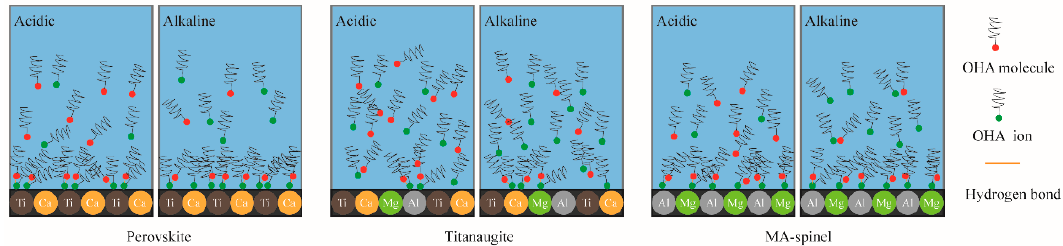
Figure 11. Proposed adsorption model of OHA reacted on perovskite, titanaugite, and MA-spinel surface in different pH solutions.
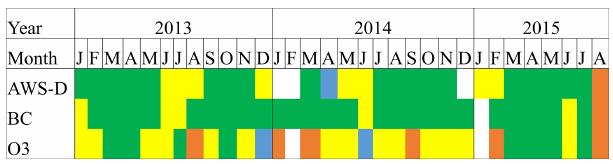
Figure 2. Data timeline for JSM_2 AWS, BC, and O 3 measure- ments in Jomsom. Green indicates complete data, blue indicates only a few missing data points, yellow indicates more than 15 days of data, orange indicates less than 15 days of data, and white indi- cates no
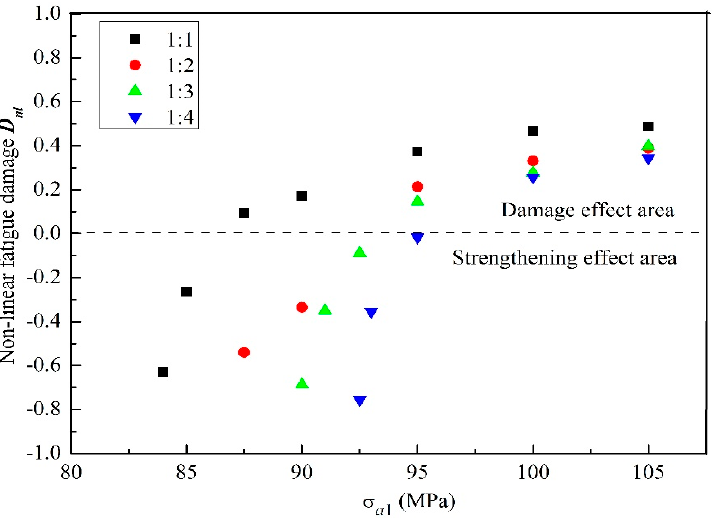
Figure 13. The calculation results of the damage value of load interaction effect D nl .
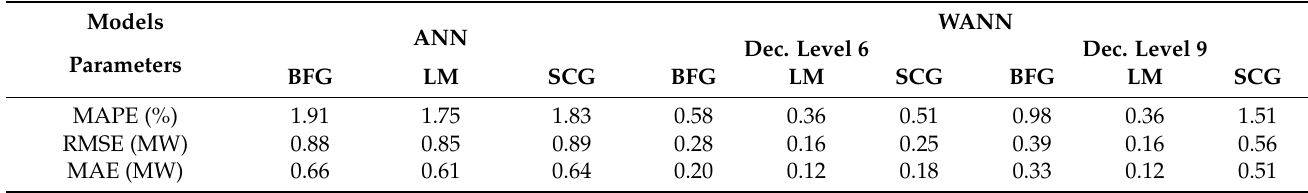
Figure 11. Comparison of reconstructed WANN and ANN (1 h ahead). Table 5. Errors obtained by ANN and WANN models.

□ □ □

Activity:
Please return each line of the listing exactly as written, excluding the images.

Answer section:
Figure 11. Proposed adsorption model of OHA reacted on perovskite, titanaugite, and MA-spinel surface in different pH solutions.
Figure 2. Data timeline for JSM_2 AWS, BC, and O 3 measure- ments in Jomsom. Green indicates complete data, blue indicates only a few missing data points, yellow indicates more than 15 days of data, orange indicates less than 15 days of data, and white indi- cates no
Figure 13. The calculation results of the damage value of load interaction effect D nl .
Figure 11. Comparison of reconstructed WANN and ANN (1 h ahead). Table 5. Errors obtained by ANN and WANN models.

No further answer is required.